The Swifts Trail is centred around the market square and roads leading from it. You’ll find it much easier to find them all if you pick up a leaflet from the Visit Masham community office, which also has its own small gallery, the Blue Light Gallery (the building used to be a police station) featuring a changing programme of local artists.
Twice a year, Masham plays host to an excellent contemporary craft fair (no crocheted toilet roll holders!), Crafted by Hand when carefully selected makers show their talents and sell their creations. The Town Hall is home to many other events from comedy to plays, bands, poetry evenings, film showings and exhibitions.
Within the Masham community, there are many friendly creative groups including the Photographic Society, Knit and Natter, the Quilters, Masham Players, Masham Music Society, and Women’s Institute.
Some years ago a huge pile of bones was found: it's thought there was once a Viking burial ground in the Little Market Place, now commemorated by a blue plaque on the wall of the Masham Community Office. They were re-interred in St. Mary's Churchyard which also has an stump of an Angle Saxon cross by the door. A few years ago when the doctor's surgery was being extended, a skeleton was found, which caused some consternation - it was later found to be Viking, rather than a neglected patient.
There are several interesting buildings and businesses around the Market Square - from the Kings Head Hotel on which if you look carefully, you can just see the outline of the words "Excise Office" from when it was a coaching inn and Masham was an important trading place.
Nolon Stacey’s Gallery features his very detailed, pencil drawings of British wildlife, dogs and farm animals. Simon Palmer has shown his enigmatic depictions inspired by North Yorkshire at the Royal Academy and regularly holds acclaimed London exhibitions but you can still sometimes buy his work through Masham Gallery.
Maureen and Tim Simon at Uredale Glass have been blowing brightly coloured glass for many years and their daughter, Zoe, is now taking on the mantle, specializing in fused glass.
Stone carver Gaynor Pearson works to commission & you'll increasingly spot her work around Masham. Nearby Em Fountain creates incredible felted hares, green men and other animals.

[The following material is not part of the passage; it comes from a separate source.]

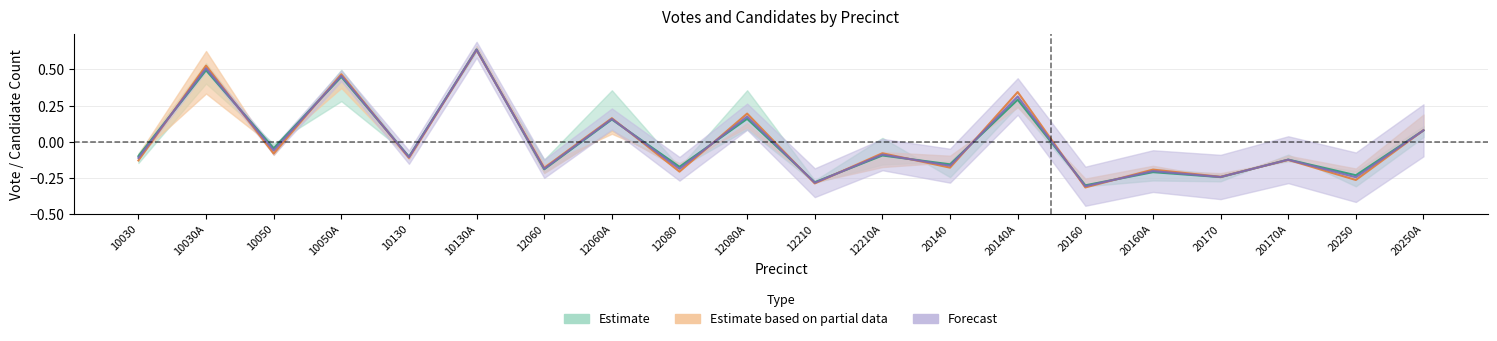

Reading left to right, list all the values displayed in this chart.

TOTVOTE: -0.1	0.5	-0.0	0.4	-0.1	0.6	-0.2	0.2	-0.2	0.2	-0.3	-0.1	-0.2	0.3	-0.3	-0.2	-0.2	-0.1	-0.2	0.1
ASSREP01: -0.1	0.5	-0.1	0.5	-0.1	0.6	-0.2	0.2	-0.2	0.2	-0.3	-0.1	-0.2	0.3	-0.3	-0.2	-0.2	-0.1	-0.2	0.1
PR_50_Y: -0.1	0.5	-0.1	0.5	-0.1	0.6	-0.2	0.2	-0.2	0.2	-0.3	-0.1	-0.2	0.3	-0.3	-0.2	-0.2	-0.1	-0.3	0.1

Rob Blades’ beautiful illustrated maps of Masham and Fearby can be seen on postcards and posters. Every year he creates a new design for the Sheep Fair tea towels which have become collectors’ items and sell out each year.
You might want to learn to create your own artistic or craft masterpiece – you can do exactly that at ArtisOn near Masham where the cakes and lunches are just as good as the tuition!
Masham boasts the largest market square in the Yorkshire Dales and much of the town’s life is centred on it. There is a twice weekly market and it is the site of the popular autumn Sheep Fair. Vehicles from the annual Traction Engine Rally and Steam Fair also parade to the square for visitors and residents to admire.
St. Mary’s Church dates back to medieval times. Visitors come to see the ancient Saxon Cross in the churchyard. Inside you’ll find a painting by Sir Joshua Reynolds and intricate carvings from the 17th century. Just outside the door you’ll see the richly carved Saxon Cross so it seems Masham’s creativity isn’t just a recent thing!
Not far away on the hills is Druids Temple, a folly near Ilton and now home to Bivouac, part of the Swinton Estate which also includes Swinton Park Hotel with its award-winning restaurant and cookery school. Every Spring in the next village the Himalayan Gardens have an outdoor sculpture exhibition.
Just up the road from Masham is nearby Fearby Village Hall is the stage for the annual pantomime – so popular that when tickets go on sale, queues form at the makeshift box office.